The third immovable group are liberals. They tend to be more sophisticated and more knowledgeable but this does not make them more intellectually honest. Actually, one could say the reverse because they handle sophistry with exquisite skills. Greek rhetorician Aelius Aristide’s comment from 1,900 years ago regarding Cynics applies to them: “They deceive like flatterers, handle insults like superior men, combining the two most opposite and repugnant vices: vileness and insolence.” They also use denial and perfidy of others as arguments, but they find them “served alone” to be too crude. That’s where sophistry kicks in. To any incontrovertible uncomfortable fact they do not produce just a denial, but shift the discussion on secondary or tertiary matters of marginal relevance to the topic discussed. That produces huge frustration in the interlocutor. It is akin to playing a soccer game which one is winning 3-0, but the other side refuses to acknowledge the defeat arguing that what really counts is the number of shots on goal, or free kicks or any other marginal statistics which is in their favor. All attempts to drive the discussion back to the original topic, and to the argument to which they have no valid counterpoint, fail in the face of this intransigent tactic which consistently shifts the realm of the discussion elsewhere.

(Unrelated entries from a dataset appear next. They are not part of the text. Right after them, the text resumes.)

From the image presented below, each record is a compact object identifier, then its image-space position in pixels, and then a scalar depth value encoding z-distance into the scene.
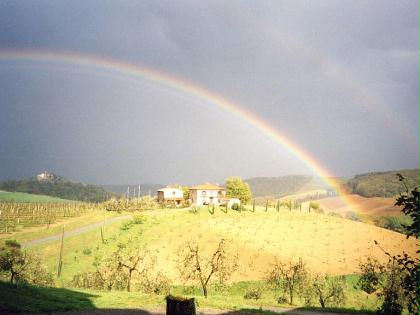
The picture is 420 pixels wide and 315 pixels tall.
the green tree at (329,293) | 30.50
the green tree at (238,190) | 116.94
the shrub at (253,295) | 32.91
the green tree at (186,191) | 126.57
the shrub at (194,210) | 86.34
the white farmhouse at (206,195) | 115.44
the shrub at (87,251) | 57.26
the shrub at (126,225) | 71.75
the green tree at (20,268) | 30.78
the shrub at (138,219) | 75.60
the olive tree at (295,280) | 32.50
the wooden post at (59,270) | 46.04
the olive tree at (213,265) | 33.16
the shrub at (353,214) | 155.00
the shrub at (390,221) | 118.07
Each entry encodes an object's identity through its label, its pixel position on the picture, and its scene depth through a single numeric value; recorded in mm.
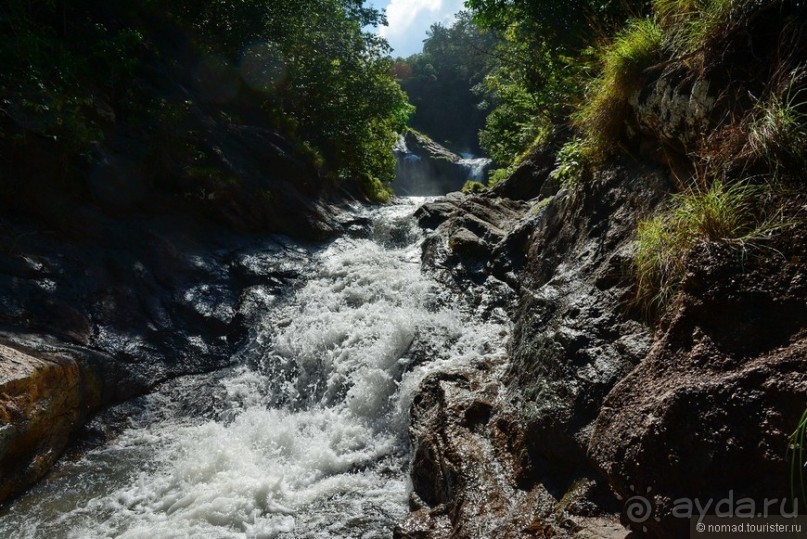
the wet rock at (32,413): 4652
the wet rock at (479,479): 3104
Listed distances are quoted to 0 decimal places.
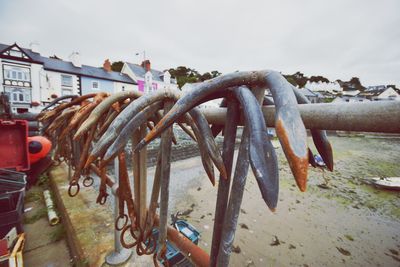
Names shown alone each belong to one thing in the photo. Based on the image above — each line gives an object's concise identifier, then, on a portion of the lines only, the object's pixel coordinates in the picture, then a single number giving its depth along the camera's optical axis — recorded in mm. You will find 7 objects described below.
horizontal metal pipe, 506
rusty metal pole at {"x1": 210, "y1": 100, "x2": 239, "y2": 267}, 826
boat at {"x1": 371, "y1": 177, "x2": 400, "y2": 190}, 10781
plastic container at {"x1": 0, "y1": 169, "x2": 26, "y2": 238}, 3023
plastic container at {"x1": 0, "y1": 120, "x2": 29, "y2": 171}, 4328
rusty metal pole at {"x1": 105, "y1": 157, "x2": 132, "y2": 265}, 2299
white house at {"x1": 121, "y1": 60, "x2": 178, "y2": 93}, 37797
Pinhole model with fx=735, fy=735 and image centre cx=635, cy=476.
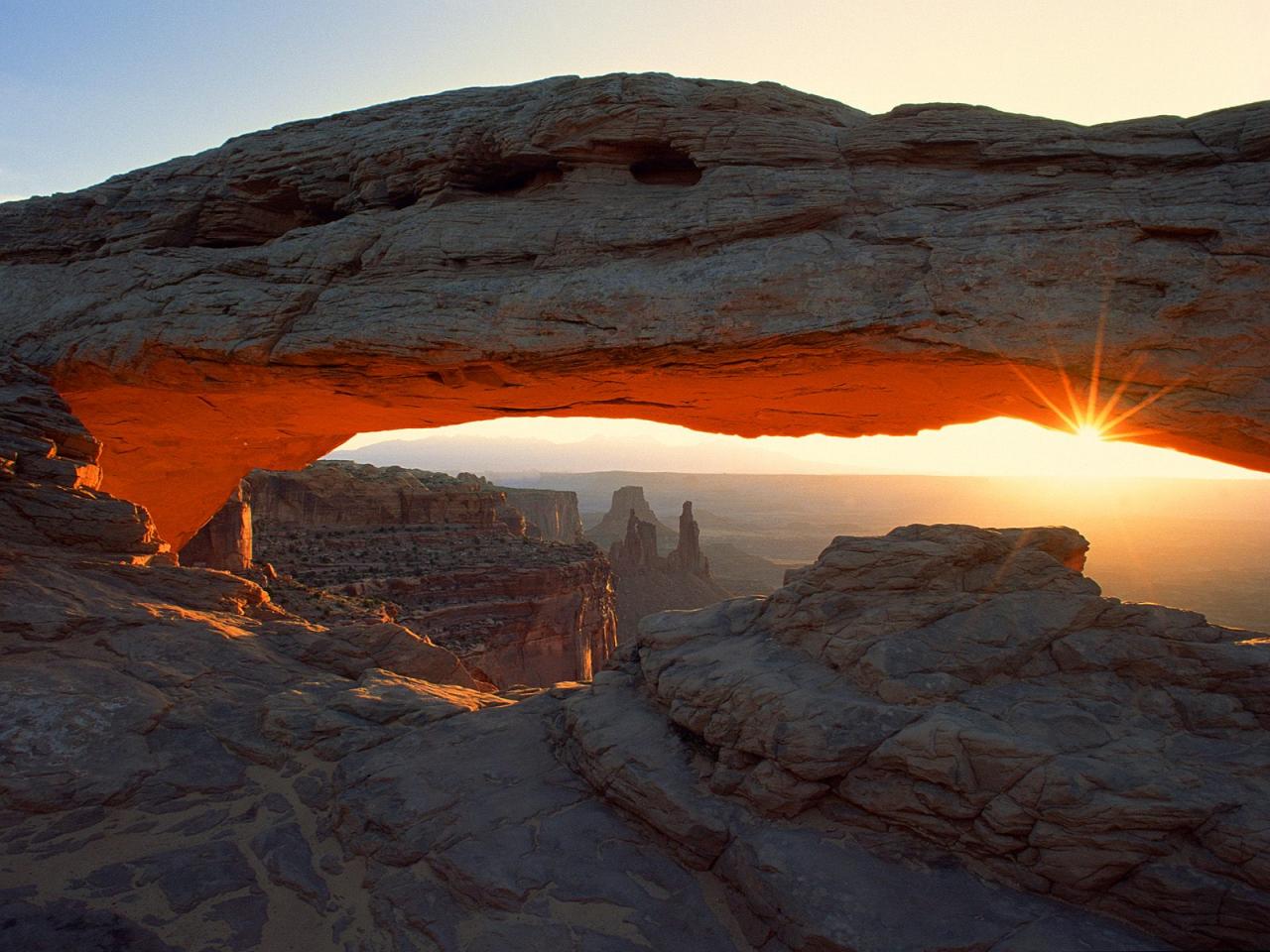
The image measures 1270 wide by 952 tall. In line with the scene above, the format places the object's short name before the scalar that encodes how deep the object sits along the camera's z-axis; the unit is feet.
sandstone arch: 29.84
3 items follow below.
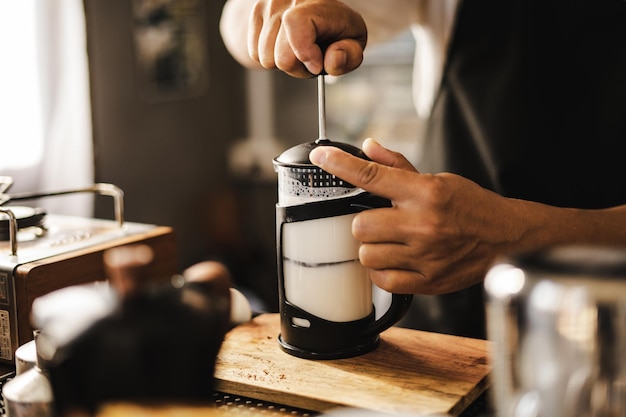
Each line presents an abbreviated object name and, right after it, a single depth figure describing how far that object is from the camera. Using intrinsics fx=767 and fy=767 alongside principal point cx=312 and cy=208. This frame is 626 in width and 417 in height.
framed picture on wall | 3.29
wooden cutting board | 0.90
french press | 1.00
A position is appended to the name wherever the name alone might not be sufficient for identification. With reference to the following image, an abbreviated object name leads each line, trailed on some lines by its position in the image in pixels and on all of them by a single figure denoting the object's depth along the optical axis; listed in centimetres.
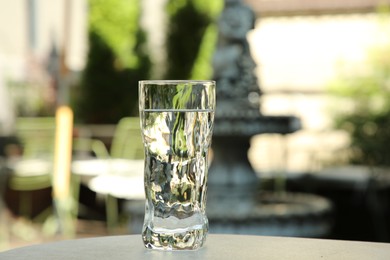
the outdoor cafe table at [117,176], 788
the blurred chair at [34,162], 825
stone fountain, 496
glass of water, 146
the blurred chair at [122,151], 885
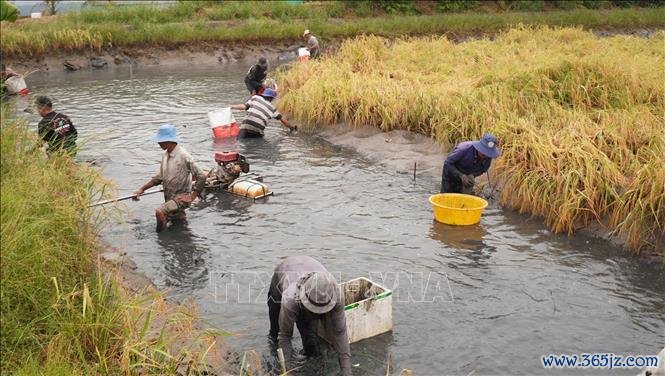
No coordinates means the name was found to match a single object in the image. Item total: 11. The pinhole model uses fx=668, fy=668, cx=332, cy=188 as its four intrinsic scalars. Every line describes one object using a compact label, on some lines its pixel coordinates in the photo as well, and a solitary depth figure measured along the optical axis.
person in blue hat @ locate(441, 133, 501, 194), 9.02
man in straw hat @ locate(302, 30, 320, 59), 21.28
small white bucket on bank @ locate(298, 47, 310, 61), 20.17
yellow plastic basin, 9.06
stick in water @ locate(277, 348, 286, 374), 5.27
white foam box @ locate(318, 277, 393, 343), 6.26
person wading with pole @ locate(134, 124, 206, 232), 8.88
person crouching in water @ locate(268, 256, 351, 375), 5.24
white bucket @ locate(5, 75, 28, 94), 14.92
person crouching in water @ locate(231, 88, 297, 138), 13.86
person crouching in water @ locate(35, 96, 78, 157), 9.38
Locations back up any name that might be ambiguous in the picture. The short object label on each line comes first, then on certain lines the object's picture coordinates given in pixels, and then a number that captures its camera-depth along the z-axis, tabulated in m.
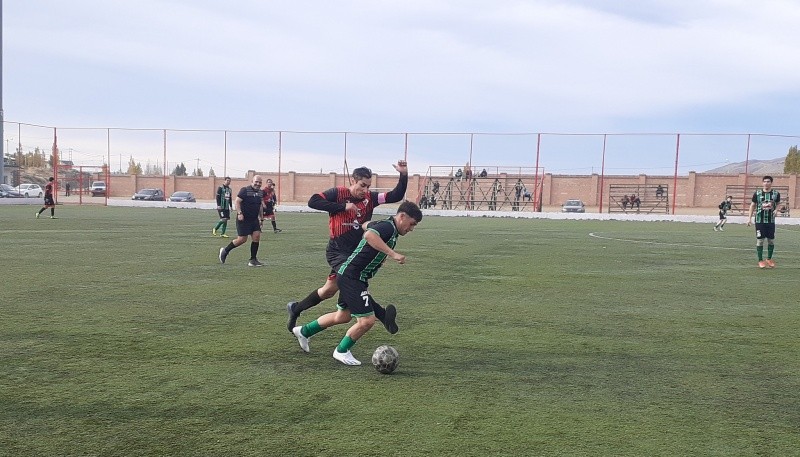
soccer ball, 6.10
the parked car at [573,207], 51.84
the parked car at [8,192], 50.51
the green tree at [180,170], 55.26
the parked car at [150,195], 54.03
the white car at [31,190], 55.49
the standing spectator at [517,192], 48.28
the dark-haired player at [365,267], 6.25
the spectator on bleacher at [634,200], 50.11
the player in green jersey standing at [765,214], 15.39
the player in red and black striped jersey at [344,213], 7.54
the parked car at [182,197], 52.27
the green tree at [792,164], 66.59
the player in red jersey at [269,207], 22.54
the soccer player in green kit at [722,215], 31.49
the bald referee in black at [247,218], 14.53
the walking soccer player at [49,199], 29.12
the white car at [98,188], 53.41
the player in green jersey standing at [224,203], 21.97
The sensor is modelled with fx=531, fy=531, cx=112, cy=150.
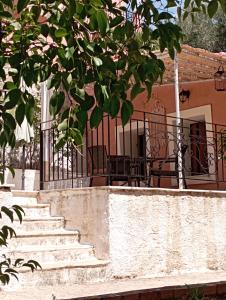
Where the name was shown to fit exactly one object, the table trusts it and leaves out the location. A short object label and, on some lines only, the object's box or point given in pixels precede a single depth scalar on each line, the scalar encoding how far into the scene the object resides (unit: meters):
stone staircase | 6.52
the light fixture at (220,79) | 11.49
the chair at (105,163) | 9.05
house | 9.49
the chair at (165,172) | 9.78
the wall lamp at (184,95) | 12.84
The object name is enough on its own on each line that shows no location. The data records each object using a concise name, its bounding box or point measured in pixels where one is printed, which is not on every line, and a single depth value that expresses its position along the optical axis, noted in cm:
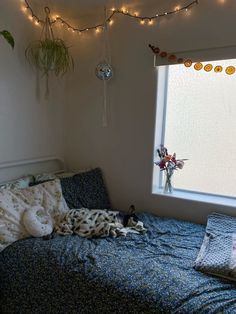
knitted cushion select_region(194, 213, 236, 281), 136
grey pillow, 213
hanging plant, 221
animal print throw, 182
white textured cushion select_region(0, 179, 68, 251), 169
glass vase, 227
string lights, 203
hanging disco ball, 232
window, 214
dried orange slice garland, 194
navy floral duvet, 122
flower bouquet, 223
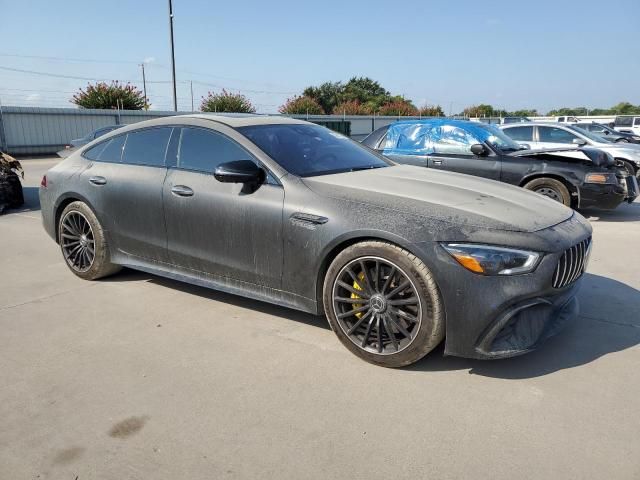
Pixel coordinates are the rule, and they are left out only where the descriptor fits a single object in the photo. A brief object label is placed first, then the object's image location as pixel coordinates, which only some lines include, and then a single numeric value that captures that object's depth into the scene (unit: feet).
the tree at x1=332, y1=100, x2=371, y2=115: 128.36
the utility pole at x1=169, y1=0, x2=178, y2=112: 73.26
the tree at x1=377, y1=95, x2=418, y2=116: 142.10
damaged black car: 24.75
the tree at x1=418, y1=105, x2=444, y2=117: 146.20
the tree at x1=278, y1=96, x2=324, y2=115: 108.17
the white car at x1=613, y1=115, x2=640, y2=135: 92.17
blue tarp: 26.76
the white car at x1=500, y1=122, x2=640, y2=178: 35.40
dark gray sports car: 9.25
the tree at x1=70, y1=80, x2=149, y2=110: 86.79
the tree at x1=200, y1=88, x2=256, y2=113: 96.63
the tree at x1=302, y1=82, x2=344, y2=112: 179.73
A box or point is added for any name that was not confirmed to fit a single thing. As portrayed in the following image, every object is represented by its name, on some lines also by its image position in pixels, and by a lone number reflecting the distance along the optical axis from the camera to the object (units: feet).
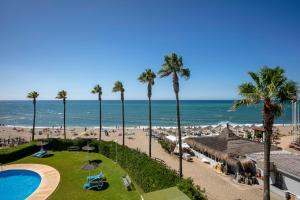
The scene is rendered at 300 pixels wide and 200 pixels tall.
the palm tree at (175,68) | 69.56
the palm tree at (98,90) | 134.21
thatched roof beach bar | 75.36
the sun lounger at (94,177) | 66.69
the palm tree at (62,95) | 138.62
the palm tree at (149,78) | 92.68
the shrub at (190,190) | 40.81
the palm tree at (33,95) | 136.67
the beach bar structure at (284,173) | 57.11
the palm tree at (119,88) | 113.60
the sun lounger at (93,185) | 64.90
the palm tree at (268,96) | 36.88
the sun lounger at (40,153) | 101.76
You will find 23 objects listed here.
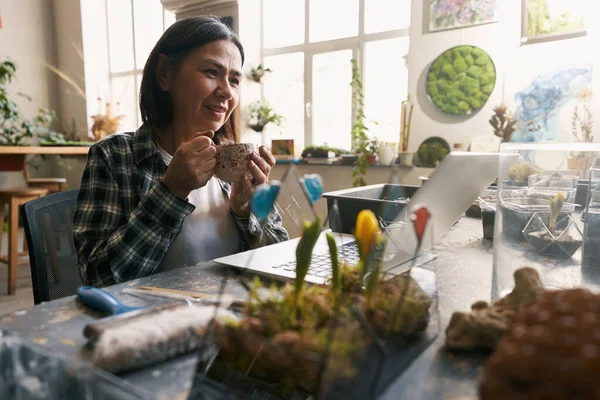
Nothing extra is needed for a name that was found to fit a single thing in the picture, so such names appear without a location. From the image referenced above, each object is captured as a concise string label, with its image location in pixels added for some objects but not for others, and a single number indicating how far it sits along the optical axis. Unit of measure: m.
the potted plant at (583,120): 2.55
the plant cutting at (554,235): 0.84
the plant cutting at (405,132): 3.13
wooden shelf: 2.89
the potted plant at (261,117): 4.15
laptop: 0.55
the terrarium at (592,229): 0.81
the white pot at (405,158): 3.12
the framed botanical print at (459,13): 2.80
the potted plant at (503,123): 2.73
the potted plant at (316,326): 0.34
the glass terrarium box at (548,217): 0.72
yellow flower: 0.41
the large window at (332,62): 3.53
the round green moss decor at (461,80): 2.85
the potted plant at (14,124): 3.10
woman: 0.96
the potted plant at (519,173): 0.76
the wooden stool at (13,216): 2.82
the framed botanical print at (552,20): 2.53
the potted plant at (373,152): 3.40
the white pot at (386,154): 3.35
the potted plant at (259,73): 4.12
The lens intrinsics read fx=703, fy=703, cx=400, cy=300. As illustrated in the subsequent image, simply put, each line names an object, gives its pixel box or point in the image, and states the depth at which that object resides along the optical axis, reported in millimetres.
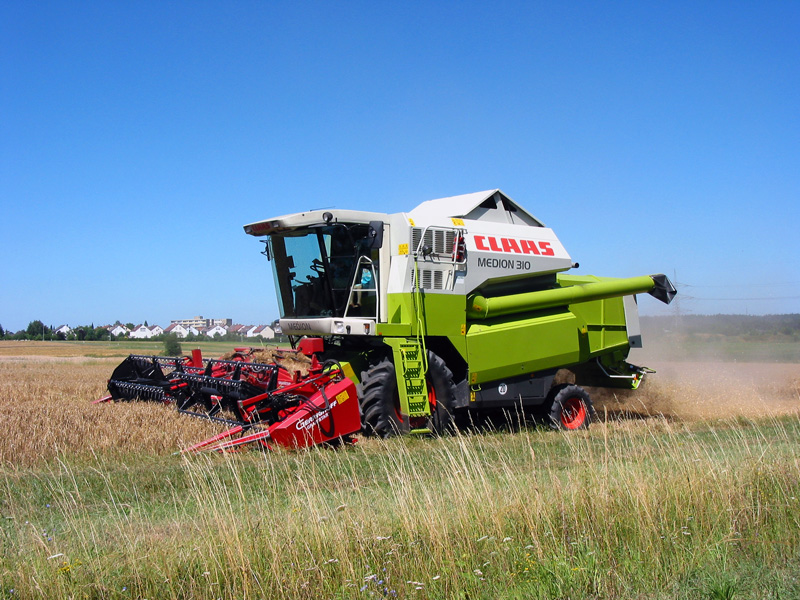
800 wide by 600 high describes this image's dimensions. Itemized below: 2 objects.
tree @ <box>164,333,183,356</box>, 31016
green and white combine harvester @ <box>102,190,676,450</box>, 8633
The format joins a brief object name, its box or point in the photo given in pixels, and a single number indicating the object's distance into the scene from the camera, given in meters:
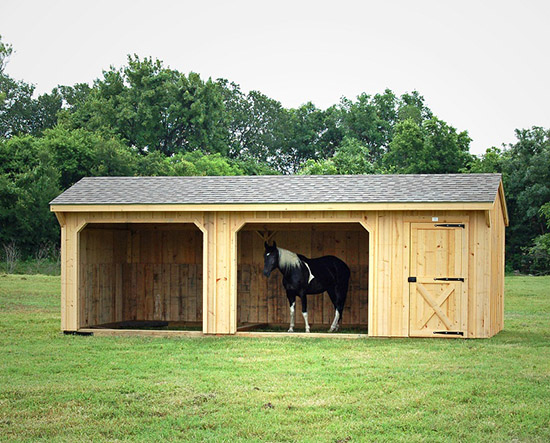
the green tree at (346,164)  46.84
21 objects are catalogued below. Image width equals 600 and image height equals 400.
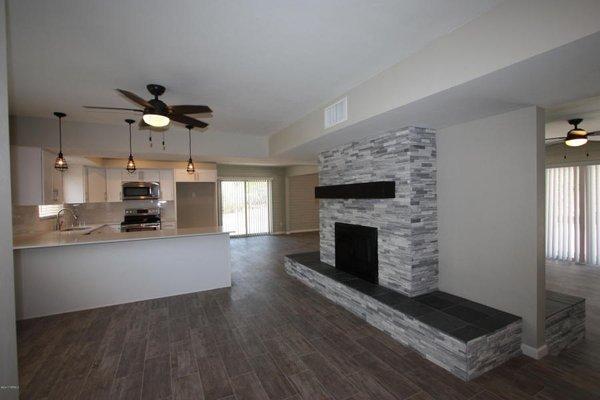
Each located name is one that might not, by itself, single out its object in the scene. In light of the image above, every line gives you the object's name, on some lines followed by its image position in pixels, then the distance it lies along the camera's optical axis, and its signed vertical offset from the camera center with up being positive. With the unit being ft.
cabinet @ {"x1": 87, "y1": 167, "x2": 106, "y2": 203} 19.44 +1.23
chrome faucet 17.81 -1.33
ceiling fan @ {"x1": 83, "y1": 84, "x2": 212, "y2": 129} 8.52 +3.07
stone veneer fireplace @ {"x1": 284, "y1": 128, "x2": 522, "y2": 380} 7.79 -3.00
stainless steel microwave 20.58 +0.78
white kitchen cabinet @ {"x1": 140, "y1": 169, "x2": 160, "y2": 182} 21.48 +2.07
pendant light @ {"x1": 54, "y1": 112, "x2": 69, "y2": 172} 12.41 +1.97
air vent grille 10.36 +3.47
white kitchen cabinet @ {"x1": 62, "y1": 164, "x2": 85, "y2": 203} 17.52 +1.22
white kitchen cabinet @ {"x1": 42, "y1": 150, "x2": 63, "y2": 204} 13.57 +1.17
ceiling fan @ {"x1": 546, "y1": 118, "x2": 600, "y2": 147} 12.00 +2.59
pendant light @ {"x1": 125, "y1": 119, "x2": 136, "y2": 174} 14.30 +2.04
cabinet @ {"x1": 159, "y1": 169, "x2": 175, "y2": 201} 22.08 +1.25
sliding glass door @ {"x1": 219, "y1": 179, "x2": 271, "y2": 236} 29.99 -0.88
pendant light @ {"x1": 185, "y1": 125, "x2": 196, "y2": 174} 15.84 +3.20
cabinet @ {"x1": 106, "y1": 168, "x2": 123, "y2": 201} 20.49 +1.24
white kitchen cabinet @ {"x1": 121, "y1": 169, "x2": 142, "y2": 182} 20.94 +1.97
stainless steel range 20.90 -1.65
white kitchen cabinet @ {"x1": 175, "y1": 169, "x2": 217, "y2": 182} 23.04 +2.16
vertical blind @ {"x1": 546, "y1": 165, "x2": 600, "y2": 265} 17.56 -1.58
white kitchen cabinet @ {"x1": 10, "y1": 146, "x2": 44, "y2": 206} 12.86 +1.37
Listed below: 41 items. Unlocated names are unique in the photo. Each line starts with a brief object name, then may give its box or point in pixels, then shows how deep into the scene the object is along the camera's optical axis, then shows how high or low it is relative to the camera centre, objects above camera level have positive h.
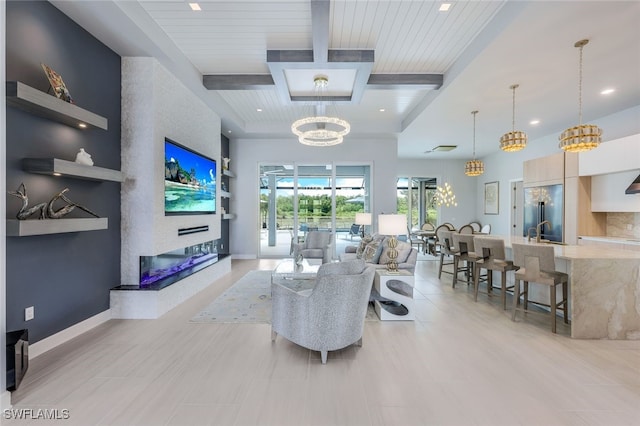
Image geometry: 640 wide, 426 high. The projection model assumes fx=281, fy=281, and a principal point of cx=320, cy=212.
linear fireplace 3.77 -0.87
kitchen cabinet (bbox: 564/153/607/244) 5.43 -0.05
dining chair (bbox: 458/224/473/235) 7.05 -0.47
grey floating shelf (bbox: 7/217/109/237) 2.24 -0.14
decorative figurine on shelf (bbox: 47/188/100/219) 2.57 +0.03
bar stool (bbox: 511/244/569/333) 3.19 -0.71
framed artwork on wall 9.06 +0.47
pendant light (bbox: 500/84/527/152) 4.26 +1.09
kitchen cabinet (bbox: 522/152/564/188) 5.84 +0.90
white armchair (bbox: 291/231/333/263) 6.06 -0.79
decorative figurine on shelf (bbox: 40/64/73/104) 2.57 +1.18
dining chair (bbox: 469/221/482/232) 9.89 -0.49
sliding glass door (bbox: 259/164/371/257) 7.96 +0.31
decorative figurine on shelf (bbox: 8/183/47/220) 2.31 +0.04
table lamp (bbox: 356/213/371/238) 6.54 -0.18
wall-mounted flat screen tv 4.01 +0.48
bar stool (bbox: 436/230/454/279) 5.35 -0.61
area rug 3.53 -1.35
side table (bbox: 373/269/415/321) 3.54 -1.03
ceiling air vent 8.23 +1.90
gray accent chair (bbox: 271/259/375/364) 2.47 -0.89
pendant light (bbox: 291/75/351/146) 4.45 +1.43
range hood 4.48 +0.39
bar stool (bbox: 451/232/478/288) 4.75 -0.68
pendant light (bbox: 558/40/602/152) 3.37 +0.89
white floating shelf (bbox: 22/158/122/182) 2.46 +0.40
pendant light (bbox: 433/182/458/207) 9.96 +0.51
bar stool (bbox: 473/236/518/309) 3.92 -0.70
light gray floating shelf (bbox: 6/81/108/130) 2.21 +0.92
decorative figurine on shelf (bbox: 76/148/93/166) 2.88 +0.55
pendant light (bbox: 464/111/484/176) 5.91 +0.92
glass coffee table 3.87 -0.88
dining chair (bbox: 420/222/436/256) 8.41 -0.84
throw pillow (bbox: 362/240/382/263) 4.28 -0.66
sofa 3.99 -0.66
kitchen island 3.00 -0.94
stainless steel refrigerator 5.77 +0.07
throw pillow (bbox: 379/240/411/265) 4.03 -0.62
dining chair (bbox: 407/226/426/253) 8.55 -0.88
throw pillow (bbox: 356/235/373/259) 5.17 -0.65
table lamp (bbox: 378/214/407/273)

Since liberals are more sophisticated than the other two groups they also use “rope-a-dope” tactic where, faced with uncomfortable truth, they do not reply to the argument but just shrug it off as irrelevant: “everyone knows that things are like that”. This again has a very negative effect on the interlocutor as it seems to present him as a very naïve person who takes the ideological stance of liberals seriously. In reality, they say, even if not loudly and clearly, flexibility is all: we may do things one way one day, and entirely differently the next day, but ideologically we shall always claim to be unswervingly loyal to our beliefs.
I have not had much occasion to discuss issues with true conservatives (who may not be vulgar nationalists) nor with the new generation of woke liberals, so I cannot tell how their tactics may differ from the ones that I mentioned.
I have thus come to the conclusion that if one believes in a certain point of view and yet has a limited amount of mental energy, it is entirely wasteful to use it in trying to convince others in direct discussions. It is much more effective to write and read and listen than to have Socratic or any other dialogues. They, I think, lead nowhere.